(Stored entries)

——

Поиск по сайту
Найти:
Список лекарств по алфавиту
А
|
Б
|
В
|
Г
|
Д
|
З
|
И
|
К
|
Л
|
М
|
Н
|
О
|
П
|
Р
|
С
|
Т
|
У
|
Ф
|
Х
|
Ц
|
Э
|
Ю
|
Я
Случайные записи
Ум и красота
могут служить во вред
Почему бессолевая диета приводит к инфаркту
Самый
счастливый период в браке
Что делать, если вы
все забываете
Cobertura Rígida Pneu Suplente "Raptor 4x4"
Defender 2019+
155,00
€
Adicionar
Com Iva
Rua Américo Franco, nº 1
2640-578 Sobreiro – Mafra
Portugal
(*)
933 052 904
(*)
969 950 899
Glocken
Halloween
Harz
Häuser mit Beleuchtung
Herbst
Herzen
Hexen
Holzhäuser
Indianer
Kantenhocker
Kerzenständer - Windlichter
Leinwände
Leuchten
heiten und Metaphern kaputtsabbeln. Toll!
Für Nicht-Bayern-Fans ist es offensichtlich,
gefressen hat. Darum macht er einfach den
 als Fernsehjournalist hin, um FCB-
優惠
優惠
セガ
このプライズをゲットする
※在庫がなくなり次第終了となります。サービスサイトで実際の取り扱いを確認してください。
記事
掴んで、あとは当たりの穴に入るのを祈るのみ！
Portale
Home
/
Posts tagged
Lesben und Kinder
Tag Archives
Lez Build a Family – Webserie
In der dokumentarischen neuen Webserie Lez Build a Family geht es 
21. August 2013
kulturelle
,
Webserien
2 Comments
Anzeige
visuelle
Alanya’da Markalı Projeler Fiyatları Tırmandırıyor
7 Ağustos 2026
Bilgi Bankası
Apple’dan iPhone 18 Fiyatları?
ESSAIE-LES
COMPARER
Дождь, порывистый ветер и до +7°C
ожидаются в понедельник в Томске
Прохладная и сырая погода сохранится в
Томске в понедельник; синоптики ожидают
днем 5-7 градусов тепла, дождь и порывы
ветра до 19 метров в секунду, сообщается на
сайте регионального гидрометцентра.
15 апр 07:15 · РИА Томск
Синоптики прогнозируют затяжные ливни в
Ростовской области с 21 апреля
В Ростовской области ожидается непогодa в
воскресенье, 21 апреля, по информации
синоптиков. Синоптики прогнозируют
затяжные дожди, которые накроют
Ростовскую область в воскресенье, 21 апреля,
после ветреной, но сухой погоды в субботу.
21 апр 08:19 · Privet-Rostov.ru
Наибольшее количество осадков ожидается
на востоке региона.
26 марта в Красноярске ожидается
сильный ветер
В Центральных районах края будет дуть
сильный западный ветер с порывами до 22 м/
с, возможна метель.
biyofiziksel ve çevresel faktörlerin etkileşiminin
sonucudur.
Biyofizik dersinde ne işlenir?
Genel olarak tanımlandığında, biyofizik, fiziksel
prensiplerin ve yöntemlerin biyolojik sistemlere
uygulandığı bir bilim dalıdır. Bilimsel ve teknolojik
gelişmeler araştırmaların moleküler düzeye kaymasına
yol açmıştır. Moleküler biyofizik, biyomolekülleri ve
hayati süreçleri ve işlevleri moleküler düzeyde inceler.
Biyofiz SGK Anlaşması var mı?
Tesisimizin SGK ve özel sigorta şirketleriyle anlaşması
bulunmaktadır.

——

Please copy out all of the material above word for word.

Поиск по сайту
Найти:
Список лекарств по алфавиту
А
|
Б
|
В
|
Г
|
Д
|
З
|
И
|
К
|
Л
|
М
|
Н
|
О
|
П
|
Р
|
С
|
Т
|
У
|
Ф
|
Х
|
Ц
|
Э
|
Ю
|
Я
Случайные записи
Ум и красота
могут служить во вред
Почему бессолевая диета приводит к инфаркту
Самый
счастливый период в браке
Что делать, если вы
все забываете
Cobertura Rígida Pneu Suplente "Raptor 4x4"
Defender 2019+
155,00
€
Adicionar
Com Iva
Rua Américo Franco, nº 1
2640-578 Sobreiro – Mafra
Portugal
(*)
933 052 904
(*)
969 950 899
Glocken
Halloween
Harz
Häuser mit Beleuchtung
Herbst
Herzen
Hexen
Holzhäuser
Indianer
Kantenhocker
Kerzenständer - Windlichter
Leinwände
Leuchten
heiten und Metaphern kaputtsabbeln. Toll!
Für Nicht-Bayern-Fans ist es offensichtlich,
gefressen hat. Darum macht er einfach den
 als Fernsehjournalist hin, um FCB-
優惠
優惠
セガ
このプライズをゲットする
※在庫がなくなり次第終了となります。サービスサイトで実際の取り扱いを確認してください。
記事
掴んで、あとは当たりの穴に入るのを祈るのみ！
Portale
Home
/
Posts tagged
Lesben und Kinder
Tag Archives
Lez Build a Family – Webserie
In der dokumentarischen neuen Webserie Lez Build a Family geht es 
21. August 2013
kulturelle
,
Webserien
2 Comments
Anzeige
visuelle
Alanya’da Markalı Projeler Fiyatları Tırmandırıyor
7 Ağustos 2026
Bilgi Bankası
Apple’dan iPhone 18 Fiyatları?
ESSAIE-LES
COMPARER
Дождь, порывистый ветер и до +7°C
ожидаются в понедельник в Томске
Прохладная и сырая погода сохранится в
Томске в понедельник; синоптики ожидают
днем 5-7 градусов тепла, дождь и порывы
ветра до 19 метров в секунду, сообщается на
сайте регионального гидрометцентра.
15 апр 07:15 · РИА Томск
Синоптики прогнозируют затяжные ливни в
Ростовской области с 21 апреля
В Ростовской области ожидается непогодa в
воскресенье, 21 апреля, по информации
синоптиков. Синоптики прогнозируют
затяжные дожди, которые накроют
Ростовскую область в воскресенье, 21 апреля,
после ветреной, но сухой погоды в субботу.
21 апр 08:19 · Privet-Rostov.ru
Наибольшее количество осадков ожидается
на востоке региона.
26 марта в Красноярске ожидается
сильный ветер
В Центральных районах края будет дуть
сильный западный ветер с порывами до 22 м/
с, возможна метель.
biyofiziksel ve çevresel faktörlerin etkileşiminin
sonucudur.
Biyofizik dersinde ne işlenir?
Genel olarak tanımlandığında, biyofizik, fiziksel
prensiplerin ve yöntemlerin biyolojik sistemlere
uygulandığı bir bilim dalıdır. Bilimsel ve teknolojik
gelişmeler araştırmaların moleküler düzeye kaymasına
yol açmıştır. Moleküler biyofizik, biyomolekülleri ve
hayati süreçleri ve işlevleri moleküler düzeyde inceler.
Biyofiz SGK Anlaşması var mı?
Tesisimizin SGK ve özel sigorta şirketleriyle anlaşması
bulunmaktadır.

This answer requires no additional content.